Аргументация весьма убедительна, если не считать, что анализ сообщений Ритора может дать несколько иные предпосылки. Во-первых, Захарии (или его информаторам) известен только один проход или «ворота», за которыми сразу начинались «гуннские пределы» – это Дербентский проход или Каспийские ворота «у моря», как его называет сирийский автор. Согласно Захарии, пленные, взятые Кавадом в Амиде (503 г.), были проданы гуннам, затем отправились из пределов персидских в гуннские, «прошли за ворота и оставались на их земле» 34 года. Ясно, что в данном случае пленные прошли через Дербентский проход и в течение 34 лет жили у гуннов, обитавших севернее Дербентского прохода. Именно этих пленных видели на «земле гуннов» проповедники из Албании во главе с Кардостом, «говорили с ними и многих крестили». Однако для того, чтобы явиться на землю гуннов, албанские священнослужители прошли не через «ворота», а воспользовались дорогой через горы. Но в результате они проповедовали в среде именно тех гуннов, в руках которых находились пленные, проданные гуннам и введенные в их пределы через «ворота», т. е. через Дербентский проход. В «Истории албан» сохранился рассказ еще об одной христианской миссии, направленной из Албании в страну гуннов в 682 г. Во главе этой миссии стоял Исраил, епископ албанской области Большой Колманк. Отправившись из Партава, но вскоре сбившись с пути, миссия епископа Исраила достигла прохода Чора и города Дербента не прямым путем вдоль Каспийского побережья, а также прошла через горы. Другими словами, трудный переход через горы, ведущий к Дербентскому проходу и на землю гуннов, несомненно, был известен в Албании и раньше. Отсюда нетрудно допустить, что именно этой дорогой в обход прямому пути к «воротам» и воспользовались албанские проповедники во главе с епископом Кардостом более чем за 170 лет до миссии на землю гуннов епископа Исраила.

== == ==

**ЗАДАНИЕ 1**
Ответьте на вопросы по тексту о Дербентском проходе:
(а) Сколько лет пленные, взятые Кавадом в Амиде, оставались на земле гуннов?
(б) Кто возглавлял миссию 682 г. и епископом какой области он был?
(в) Откуда отправилась эта миссия?
**ЗАДАНИЕ 2**
Продолжите текст о Дербентском проходе после его последнего предложения.

**СТРОКИ ДАННЫХ**
== == ==

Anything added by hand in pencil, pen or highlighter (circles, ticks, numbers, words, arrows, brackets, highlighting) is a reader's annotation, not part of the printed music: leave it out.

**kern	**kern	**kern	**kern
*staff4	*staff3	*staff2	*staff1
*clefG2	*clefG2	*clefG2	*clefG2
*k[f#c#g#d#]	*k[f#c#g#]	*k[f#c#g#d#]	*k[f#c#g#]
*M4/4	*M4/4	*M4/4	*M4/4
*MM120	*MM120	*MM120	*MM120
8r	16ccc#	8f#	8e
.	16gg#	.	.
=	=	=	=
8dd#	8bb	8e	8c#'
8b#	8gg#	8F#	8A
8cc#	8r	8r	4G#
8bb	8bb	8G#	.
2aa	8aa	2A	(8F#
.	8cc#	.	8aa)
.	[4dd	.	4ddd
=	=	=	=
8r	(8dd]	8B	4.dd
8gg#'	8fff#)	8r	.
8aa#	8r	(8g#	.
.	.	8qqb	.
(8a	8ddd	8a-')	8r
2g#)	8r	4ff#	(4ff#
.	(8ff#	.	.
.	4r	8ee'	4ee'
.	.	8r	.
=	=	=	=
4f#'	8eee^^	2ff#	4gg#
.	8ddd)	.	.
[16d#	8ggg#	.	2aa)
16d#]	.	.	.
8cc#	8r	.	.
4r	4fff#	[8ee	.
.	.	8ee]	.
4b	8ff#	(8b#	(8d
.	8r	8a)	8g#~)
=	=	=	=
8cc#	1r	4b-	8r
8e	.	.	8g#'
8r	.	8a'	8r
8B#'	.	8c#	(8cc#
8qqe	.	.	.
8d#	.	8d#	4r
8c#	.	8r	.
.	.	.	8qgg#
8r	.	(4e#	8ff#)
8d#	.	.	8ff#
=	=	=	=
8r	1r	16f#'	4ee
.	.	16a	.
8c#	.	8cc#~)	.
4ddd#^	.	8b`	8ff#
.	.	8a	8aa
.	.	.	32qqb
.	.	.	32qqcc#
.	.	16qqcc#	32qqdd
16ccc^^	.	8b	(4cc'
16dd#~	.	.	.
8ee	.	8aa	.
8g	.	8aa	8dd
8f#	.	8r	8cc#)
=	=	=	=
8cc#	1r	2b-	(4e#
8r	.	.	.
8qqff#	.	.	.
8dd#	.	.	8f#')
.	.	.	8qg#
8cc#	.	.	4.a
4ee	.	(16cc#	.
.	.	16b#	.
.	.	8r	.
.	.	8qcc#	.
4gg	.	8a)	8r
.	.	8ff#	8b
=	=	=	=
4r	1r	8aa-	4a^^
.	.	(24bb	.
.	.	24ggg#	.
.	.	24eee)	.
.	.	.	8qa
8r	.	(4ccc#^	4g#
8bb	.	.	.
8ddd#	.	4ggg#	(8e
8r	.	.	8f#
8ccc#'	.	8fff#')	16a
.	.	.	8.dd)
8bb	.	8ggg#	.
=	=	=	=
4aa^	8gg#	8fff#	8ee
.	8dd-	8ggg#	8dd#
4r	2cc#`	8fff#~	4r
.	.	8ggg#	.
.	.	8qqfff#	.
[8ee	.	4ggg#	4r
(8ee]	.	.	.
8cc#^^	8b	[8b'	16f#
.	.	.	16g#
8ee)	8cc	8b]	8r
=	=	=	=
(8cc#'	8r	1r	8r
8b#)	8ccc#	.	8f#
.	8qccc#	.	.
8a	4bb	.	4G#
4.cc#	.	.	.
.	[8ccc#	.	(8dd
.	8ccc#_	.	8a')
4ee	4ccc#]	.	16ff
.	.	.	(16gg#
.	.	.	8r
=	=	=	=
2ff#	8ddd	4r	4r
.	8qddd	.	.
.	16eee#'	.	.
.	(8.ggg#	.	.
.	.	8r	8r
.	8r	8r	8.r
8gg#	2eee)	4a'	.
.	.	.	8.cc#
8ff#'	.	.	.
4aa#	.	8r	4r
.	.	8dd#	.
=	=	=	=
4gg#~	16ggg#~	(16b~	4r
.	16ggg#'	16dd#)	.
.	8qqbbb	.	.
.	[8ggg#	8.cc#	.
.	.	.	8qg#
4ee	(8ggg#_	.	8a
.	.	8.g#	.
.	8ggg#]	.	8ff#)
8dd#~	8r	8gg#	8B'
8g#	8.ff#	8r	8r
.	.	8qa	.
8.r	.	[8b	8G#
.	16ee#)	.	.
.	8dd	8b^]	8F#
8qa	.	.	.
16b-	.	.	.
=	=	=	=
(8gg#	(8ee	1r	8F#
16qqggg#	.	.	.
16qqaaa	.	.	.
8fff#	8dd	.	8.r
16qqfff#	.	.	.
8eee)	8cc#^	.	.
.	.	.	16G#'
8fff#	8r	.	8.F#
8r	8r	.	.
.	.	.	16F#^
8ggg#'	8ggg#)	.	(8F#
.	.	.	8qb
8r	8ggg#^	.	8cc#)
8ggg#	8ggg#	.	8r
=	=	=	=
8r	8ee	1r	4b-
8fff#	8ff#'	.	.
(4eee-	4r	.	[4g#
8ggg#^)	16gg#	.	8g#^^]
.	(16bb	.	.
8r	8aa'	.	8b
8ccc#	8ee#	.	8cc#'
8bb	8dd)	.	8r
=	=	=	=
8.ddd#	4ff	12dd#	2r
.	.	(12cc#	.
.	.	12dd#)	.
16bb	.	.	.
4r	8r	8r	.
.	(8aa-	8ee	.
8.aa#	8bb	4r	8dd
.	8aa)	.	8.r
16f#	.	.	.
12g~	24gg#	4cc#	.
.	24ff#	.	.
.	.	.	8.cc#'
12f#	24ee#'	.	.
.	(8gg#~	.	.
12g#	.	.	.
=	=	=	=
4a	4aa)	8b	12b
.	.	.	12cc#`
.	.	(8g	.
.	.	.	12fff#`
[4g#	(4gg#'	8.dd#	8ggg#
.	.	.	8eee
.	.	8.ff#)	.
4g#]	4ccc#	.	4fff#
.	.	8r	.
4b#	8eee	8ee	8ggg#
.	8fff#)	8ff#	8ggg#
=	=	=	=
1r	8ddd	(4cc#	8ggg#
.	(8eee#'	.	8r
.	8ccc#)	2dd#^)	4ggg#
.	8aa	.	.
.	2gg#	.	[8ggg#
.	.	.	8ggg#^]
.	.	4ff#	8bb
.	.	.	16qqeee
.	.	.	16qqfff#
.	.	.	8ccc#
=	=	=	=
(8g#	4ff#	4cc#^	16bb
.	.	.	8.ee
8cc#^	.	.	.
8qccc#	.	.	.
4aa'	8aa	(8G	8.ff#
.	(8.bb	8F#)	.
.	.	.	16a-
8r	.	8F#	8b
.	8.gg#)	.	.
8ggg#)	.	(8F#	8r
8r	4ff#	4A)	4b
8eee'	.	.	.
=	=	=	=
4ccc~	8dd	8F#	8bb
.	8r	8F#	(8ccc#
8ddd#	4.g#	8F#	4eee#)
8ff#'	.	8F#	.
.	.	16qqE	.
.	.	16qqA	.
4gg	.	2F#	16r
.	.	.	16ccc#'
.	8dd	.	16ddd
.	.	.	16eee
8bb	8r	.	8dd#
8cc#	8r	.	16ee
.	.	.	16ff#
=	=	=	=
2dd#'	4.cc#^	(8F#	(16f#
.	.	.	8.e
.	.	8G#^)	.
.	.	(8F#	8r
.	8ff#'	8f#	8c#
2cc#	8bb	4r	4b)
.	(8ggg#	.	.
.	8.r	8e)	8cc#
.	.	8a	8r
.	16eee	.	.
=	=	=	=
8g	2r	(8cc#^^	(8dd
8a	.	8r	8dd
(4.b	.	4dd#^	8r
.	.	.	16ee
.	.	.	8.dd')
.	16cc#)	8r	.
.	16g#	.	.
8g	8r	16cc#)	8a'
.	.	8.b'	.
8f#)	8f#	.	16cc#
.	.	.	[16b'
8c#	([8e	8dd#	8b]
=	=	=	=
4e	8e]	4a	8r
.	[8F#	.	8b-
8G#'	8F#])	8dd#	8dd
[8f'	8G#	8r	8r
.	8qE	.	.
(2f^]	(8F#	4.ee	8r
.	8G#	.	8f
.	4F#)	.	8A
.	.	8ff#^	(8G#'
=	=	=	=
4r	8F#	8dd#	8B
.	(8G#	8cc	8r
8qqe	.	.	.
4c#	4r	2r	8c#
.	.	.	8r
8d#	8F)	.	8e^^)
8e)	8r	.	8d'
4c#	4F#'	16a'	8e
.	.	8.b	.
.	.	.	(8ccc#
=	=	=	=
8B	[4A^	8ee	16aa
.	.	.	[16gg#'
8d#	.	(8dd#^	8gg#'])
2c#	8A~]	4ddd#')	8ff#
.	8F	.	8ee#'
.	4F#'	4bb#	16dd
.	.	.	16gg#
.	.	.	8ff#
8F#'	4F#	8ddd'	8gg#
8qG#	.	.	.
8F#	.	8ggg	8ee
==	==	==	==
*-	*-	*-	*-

== == ==

**ОЖИДАЕМЫЙ ОТВЕТ 1**
(а) 34 года.
(б) Исраил, епископ албанской области Большой Колманк.
(в) Из Партава.

**ОЖИДАЕМЫЙ ОТВЕТ 2**
Во-вторых, из сообщения Захарии известно, что «в то время туда прибыл Проб» для вербовки гуннов. Согласно Прокопию, посольство Проба было направлено к гуннам, обитавшим вблизи Боспора, т. е. к утигурам. Однако указания Ритора не допускают толкования текста таким образом, что сам епископ Кардост встретился с Пробом именно в Боспоре. Скорее наоборот, сам патрикий искал встречи с христианскими проповедниками и «он увидал их, был ими благославлен и очень почтил их в глазах этих народов» (гуннов). Отсюда ясно следует, что именно Проб посетил Кардоста на земле тех гуннов, где проповедовали албанские миссионеры и где находились пленные, проданные гуннам и введенные в их пределы через «ворота». Это тем более вероятно, поскольку, потерпев неудачу в вербовке приазовских гуннов, настроенных враждебно по отношению к Византии, Проб, пользуясь благоприятным обстоятельством, решил с помощью албанского епископа заручиться поддержкой прикаспийских гуннов, настроенных не менее враждебно в отношении Ирана после разгрома Зилгиба за год до появления Проба в Боспоре. Видимо, в какой-то степени это предприятие удалось Пробу, так как уже через пять лет после его деятельности в Крыму и встречи с албанскими проповедниками царица гуннов – сабир Боа выступила на стороне Юстиниана и разгромила наемников Кавада.

В-третьих, что же касается албанской миссии Кардоста в подготовке принятия христианства Гродом, то следует заметить, что, длительное время находясь в окружении торговых греческих городов Приазовья, Тамани и Крыма, население которых издавна исповедовало христианство, гунны вряд ли испытывали дефицит в проповедниках, тем более из далекой Албании. Все это ясно говорит о том, что албанская христианская миссия была обращена именно к прикаспийским гуннам, обитавшим в непосредственной близости к границам Албании, – к сабирам и булгарским племенам Берсилии.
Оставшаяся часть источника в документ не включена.